(What is needed):
Every record, from the first line to the last, needs to be given again exactly.
┌─ Records for this task
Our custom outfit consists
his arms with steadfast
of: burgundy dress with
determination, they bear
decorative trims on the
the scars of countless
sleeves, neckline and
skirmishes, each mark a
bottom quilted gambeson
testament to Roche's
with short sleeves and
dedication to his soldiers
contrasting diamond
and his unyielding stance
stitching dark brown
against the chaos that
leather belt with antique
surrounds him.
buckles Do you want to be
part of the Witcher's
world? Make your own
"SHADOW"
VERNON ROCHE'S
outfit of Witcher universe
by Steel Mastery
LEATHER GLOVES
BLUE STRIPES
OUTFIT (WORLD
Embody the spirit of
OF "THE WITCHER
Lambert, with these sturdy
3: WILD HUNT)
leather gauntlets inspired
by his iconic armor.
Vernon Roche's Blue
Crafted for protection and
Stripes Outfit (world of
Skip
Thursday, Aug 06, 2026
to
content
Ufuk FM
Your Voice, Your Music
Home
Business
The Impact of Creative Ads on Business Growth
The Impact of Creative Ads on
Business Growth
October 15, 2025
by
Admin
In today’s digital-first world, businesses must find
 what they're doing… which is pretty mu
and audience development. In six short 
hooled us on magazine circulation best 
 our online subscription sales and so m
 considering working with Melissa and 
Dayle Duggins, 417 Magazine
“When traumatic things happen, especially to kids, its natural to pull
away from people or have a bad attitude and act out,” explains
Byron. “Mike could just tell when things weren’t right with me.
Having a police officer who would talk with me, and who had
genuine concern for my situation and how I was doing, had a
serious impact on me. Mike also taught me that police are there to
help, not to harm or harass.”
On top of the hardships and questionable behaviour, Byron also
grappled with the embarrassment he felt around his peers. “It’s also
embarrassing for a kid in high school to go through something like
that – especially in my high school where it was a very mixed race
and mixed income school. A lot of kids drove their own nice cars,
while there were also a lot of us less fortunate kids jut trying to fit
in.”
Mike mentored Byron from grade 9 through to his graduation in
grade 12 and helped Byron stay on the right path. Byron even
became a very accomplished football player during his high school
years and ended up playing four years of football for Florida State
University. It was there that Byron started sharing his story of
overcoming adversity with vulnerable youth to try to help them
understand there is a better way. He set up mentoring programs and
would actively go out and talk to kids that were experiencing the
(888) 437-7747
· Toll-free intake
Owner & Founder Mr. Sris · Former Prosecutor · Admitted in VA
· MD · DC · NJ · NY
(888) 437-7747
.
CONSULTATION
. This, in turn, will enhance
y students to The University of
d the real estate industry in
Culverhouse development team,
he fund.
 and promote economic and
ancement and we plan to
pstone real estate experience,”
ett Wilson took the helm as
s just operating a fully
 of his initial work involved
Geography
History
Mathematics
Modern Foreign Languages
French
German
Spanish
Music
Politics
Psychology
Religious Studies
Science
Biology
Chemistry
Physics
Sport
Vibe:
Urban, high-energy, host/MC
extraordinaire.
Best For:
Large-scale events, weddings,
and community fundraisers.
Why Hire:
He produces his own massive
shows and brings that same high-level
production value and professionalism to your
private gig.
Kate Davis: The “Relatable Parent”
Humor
└─
(Solution for this problem):
Our custom outfit consists
his arms with steadfast
of: burgundy dress with
determination, they bear
decorative trims on the
the scars of countless
sleeves, neckline and
skirmishes, each mark a
bottom quilted gambeson
testament to Roche's
with short sleeves and
dedication to his soldiers
contrasting diamond
and his unyielding stance
stitching dark brown
against the chaos that
leather belt with antique
surrounds him.
buckles Do you want to be
part of the Witcher's
world? Make your own
"SHADOW"
VERNON ROCHE'S
outfit of Witcher universe
by Steel Mastery
LEATHER GLOVES
BLUE STRIPES
OUTFIT (WORLD
Embody the spirit of
OF "THE WITCHER
Lambert, with these sturdy
3: WILD HUNT)
leather gauntlets inspired
by his iconic armor.
Vernon Roche's Blue
Crafted for protection and
Stripes Outfit (world of
Skip
Thursday, Aug 06, 2026
to
content
Ufuk FM
Your Voice, Your Music
Home
Business
The Impact of Creative Ads on Business Growth
The Impact of Creative Ads on
Business Growth
October 15, 2025
by
Admin
In today’s digital-first world, businesses must find
 what they're doing… which is pretty mu
and audience development. In six short 
hooled us on magazine circulation best 
 our online subscription sales and so m
 considering working with Melissa and 
Dayle Duggins, 417 Magazine
“When traumatic things happen, especially to kids, its natural to pull
away from people or have a bad attitude and act out,” explains
Byron. “Mike could just tell when things weren’t right with me.
Having a police officer who would talk with me, and who had
genuine concern for my situation and how I was doing, had a
serious impact on me. Mike also taught me that police are there to
help, not to harm or harass.”
On top of the hardships and questionable behaviour, Byron also
grappled with the embarrassment he felt around his peers. “It’s also
embarrassing for a kid in high school to go through something like
that – especially in my high school where it was a very mixed race
and mixed income school. A lot of kids drove their own nice cars,
while there were also a lot of us less fortunate kids jut trying to fit
in.”
Mike mentored Byron from grade 9 through to his graduation in
grade 12 and helped Byron stay on the right path. Byron even
became a very accomplished football player during his high school
years and ended up playing four years of football for Florida State
University. It was there that Byron started sharing his story of
overcoming adversity with vulnerable youth to try to help them
understand there is a better way. He set up mentoring programs and
would actively go out and talk to kids that were experiencing the
(888) 437-7747
· Toll-free intake
Owner & Founder Mr. Sris · Former Prosecutor · Admitted in VA
· MD · DC · NJ · NY
(888) 437-7747
.
CONSULTATION
. This, in turn, will enhance
y students to The University of
d the real estate industry in
Culverhouse development team,
he fund.
 and promote economic and
ancement and we plan to
pstone real estate experience,”
ett Wilson took the helm as
s just operating a fully
 of his initial work involved
Geography
History
Mathematics
Modern Foreign Languages
French
German
Spanish
Music
Politics
Psychology
Religious Studies
Science
Biology
Chemistry
Physics
Sport
Vibe:
Urban, high-energy, host/MC
extraordinaire.
Best For:
Large-scale events, weddings,
and community fundraisers.
Why Hire:
He produces his own massive
shows and brings that same high-level
production value and professionalism to your
private gig.
Kate Davis: The “Relatable Parent”
Humor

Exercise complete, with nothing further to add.